The weekly SILO Seminar Series is made possible through the generous support of the 3M Company and its Advanced Technology Group


Large sample asymptotics of spectra of Laplacians and semilinear elliptic PDEs on random geometric graphs.

Nicolas Garcia Trillos,

Date and Time: Feb 13, 2019 (12:30 PM)
Location: Orchard room (3280) at the Wisconsin Institute for Discovery Building


Given a data set $\mathcal{X}=\{x_1, \dots, x_n\}$ and a weighted graph structure $\Gamma= (\mathcal{X},W)$ on $\mathcal{X}$, graph based methods for learning use analytical notions like graph Laplacians, graph cuts, and Sobolev semi-norms to formulate optimization problems whose solutions serve as sensible approaches to machine learning tasks. When the data set consists of samples from a distribution supported on a manifold (or at least approximately so), and the weights depend inversely on the distance between the points, a natural question to study concerns the behavior of those optimization problems as the number of samples goes to infinity. In this talk I will focus on optimization problems closely connected to clustering and supervised regression that involve the graph Laplacian. For clustering, the spectrum of the graph Laplacian is the fundamental object used in the popular spectral clustering algorithm.
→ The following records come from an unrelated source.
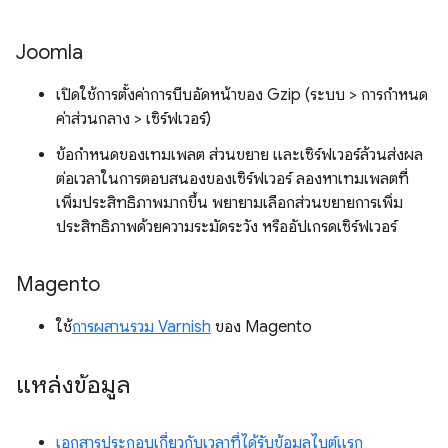
Joomla
เปิดใช้การตั้งค่าการบีบอัดหน้าของ Gzip (ระบบ > การกำหนด
ค่าส่วนกลาง > เซิร์ฟเวอร์)
ข้อกำหนดของเทมเพลต ส่วนขยาย และเซิร์ฟเวอร์ล้วนส่งผล
ต่อเวลาในการตอบสนองของเซิร์ฟเวอร์ ลองหาเทมเพลตที่
เพิ่มประสิทธิภาพมากขึ้น พยายามเลือกส่วนขยายการเพิ่ม
ประสิทธิภาพด้วยความระมัดระวัง หรืออัปเกรดเซิร์ฟเวอร์
Magento
ใช้
การผสานรวม Varnish
ของ Magento
แหล่งข้อมูล
เอกสารประกอบเกี่ยวกับเวลาที่ได้รับข้อมูลไบต์แรก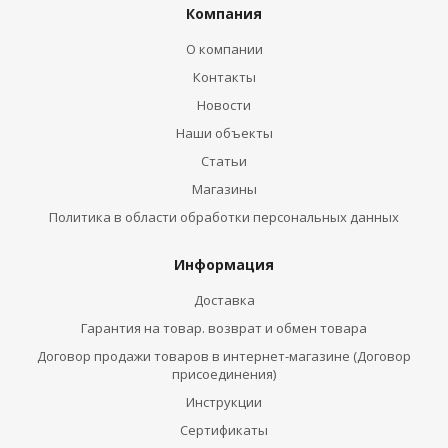
Компания
О компании
Контакты
Новости
Наши объекты
Статьи
Магазины
Политика в области обработки персональных данных
Информация
Доставка
Гарантия на товар. возврат и обмен товара
Договор продажи товаров в интернет-магазине (Договор
присоединения)
Инструкции
Сертификаты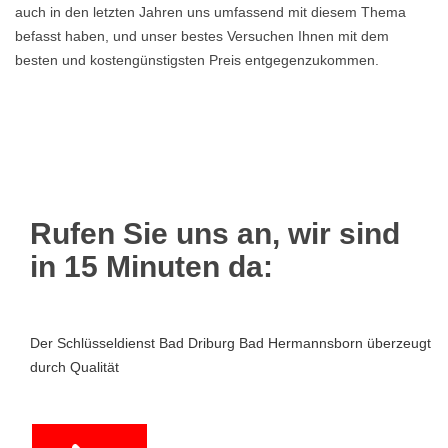
auch in den letzten Jahren uns umfassend mit diesem Thema
befasst haben, und unser bestes Versuchen Ihnen mit dem
besten und kostengünstigsten Preis entgegenzukommen.
Rufen Sie uns an, wir sind
in 15 Minuten da:
Der Schlüsseldienst Bad Driburg Bad Hermannsborn überzeugt
durch Qualität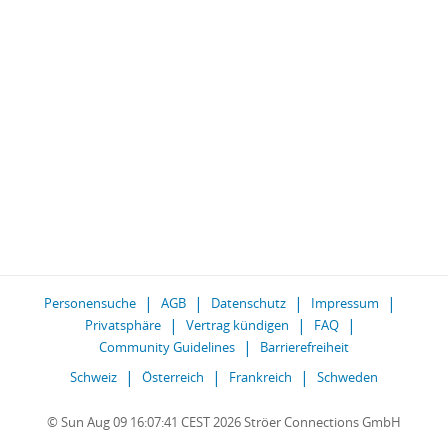
Personensuche
AGB
Datenschutz
Impressum
Privatsphäre
Vertrag kündigen
FAQ
Community Guidelines
Barrierefreiheit
Schweiz
Österreich
Frankreich
Schweden
© Sun Aug 09 16:07:41 CEST 2026 Ströer Connections GmbH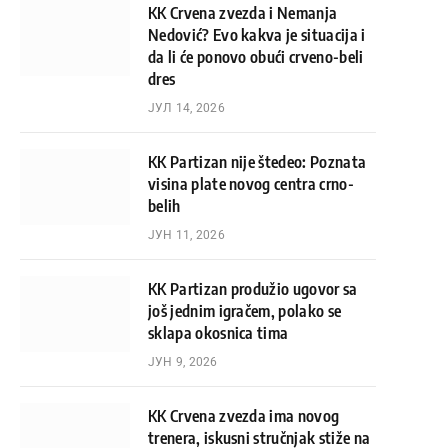
KK Crvena zvezda i Nemanja
Nedović? Evo kakva je situacija i
da li će ponovo obući crveno-beli
dres
ЈУЛ 14, 2026
KK Partizan nije štedeo: Poznata
visina plate novog centra crno-
belih
ЈУН 11, 2026
KK Partizan produžio ugovor sa
još jednim igračem, polako se
sklapa okosnica tima
ЈУН 9, 2026
KK Crvena zvezda ima novog
trenera, iskusni stručnjak stiže na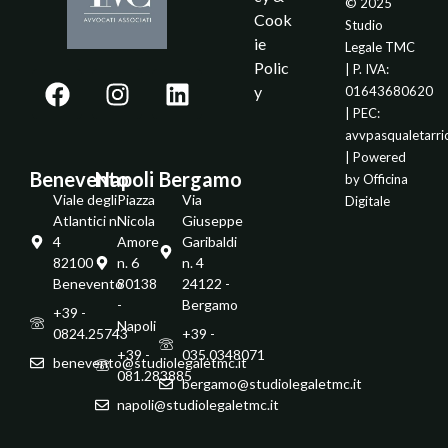
© 2025
Cook
Studio
ie
Legale TMC
Polic
| P. IVA:
y
01643680620
| PEC:
avvpasqualetarr
| Powered
Benevento
Napoli
Bergamo
by
Officina
Viale degli
Piazza
Via
Digitale
Atlantici n.
Nicola
Giuseppe
4
Amore
Garibaldi
82100 -
n. 6
n. 4
Benevento
80138
24122 -
-
Bergamo
+39 -
Napoli
0824.25743
+39 -
+39 -
035.0348071
benevento@studiolegaletmc.it
081.283885
bergamo@studiolegaletmc.it
napoli@studiolegaletmc.it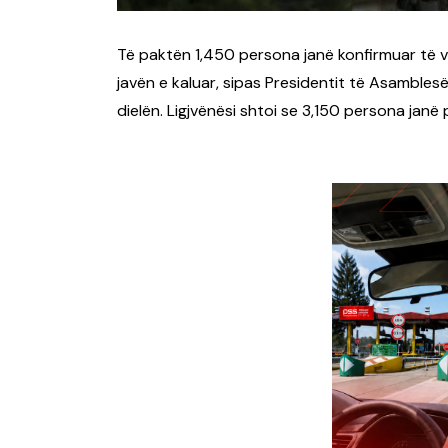
Të paktën 1,450 persona janë konfirmuar të
javën e kaluar, sipas Presidentit të Asamblesë
dielën. Ligjvënësi shtoi se 3,150 persona janë 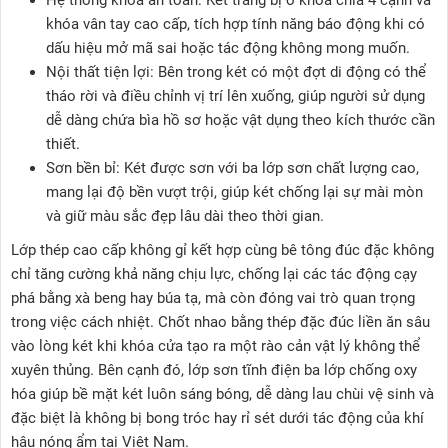
Hệ thống khóa an toàn: Két trang bị ổ khóa chìa 4 cạnh và
khóa vân tay cao cấp, tích hợp tính năng báo động khi có
dấu hiệu mở mã sai hoặc tác động không mong muốn.
Nội thất tiện lợi: Bên trong két có một đợt di động có thể
tháo rời và điều chỉnh vị trí lên xuống, giúp người sử dụng
dễ dàng chứa bìa hồ sơ hoặc vật dụng theo kích thước cần
thiết.
Sơn bền bỉ: Két được sơn với ba lớp sơn chất lượng cao,
mang lại độ bền vượt trội, giúp két chống lại sự mài mòn
và giữ màu sắc đẹp lâu dài theo thời gian.
Lớp thép cao cấp không gỉ kết hợp cùng bê tông đúc đặc không
chỉ tăng cường khả năng chịu lực, chống lại các tác động cạy
phá bằng xà beng hay búa tạ, mà còn đóng vai trò quan trọng
trong việc cách nhiệt. Chốt nhao bằng thép đặc đúc liền ăn sâu
vào lòng két khi khóa cửa tạo ra một rào cản vật lý không thể
xuyên thủng. Bên cạnh đó, lớp sơn tĩnh điện ba lớp chống oxy
hóa giúp bề mặt két luôn sáng bóng, dễ dàng lau chùi vệ sinh và
đặc biệt là không bị bong tróc hay rỉ sét dưới tác động của khí
hậu nóng ẩm tại Việt Nam.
For regression, the solution to a semilinear elliptic PDE on the graph provides the minimizer of an energy balancing regularization and data fidelity, a sensible object to use in non-parametric regression.
Using tools from optimal transport, calculus of variations, and analysis of PDEs, I will discuss a series of results establishing the asymptotic consistency (with rates of convergence) of many of these analytical objects, as well as provide some perspectives on future research directions.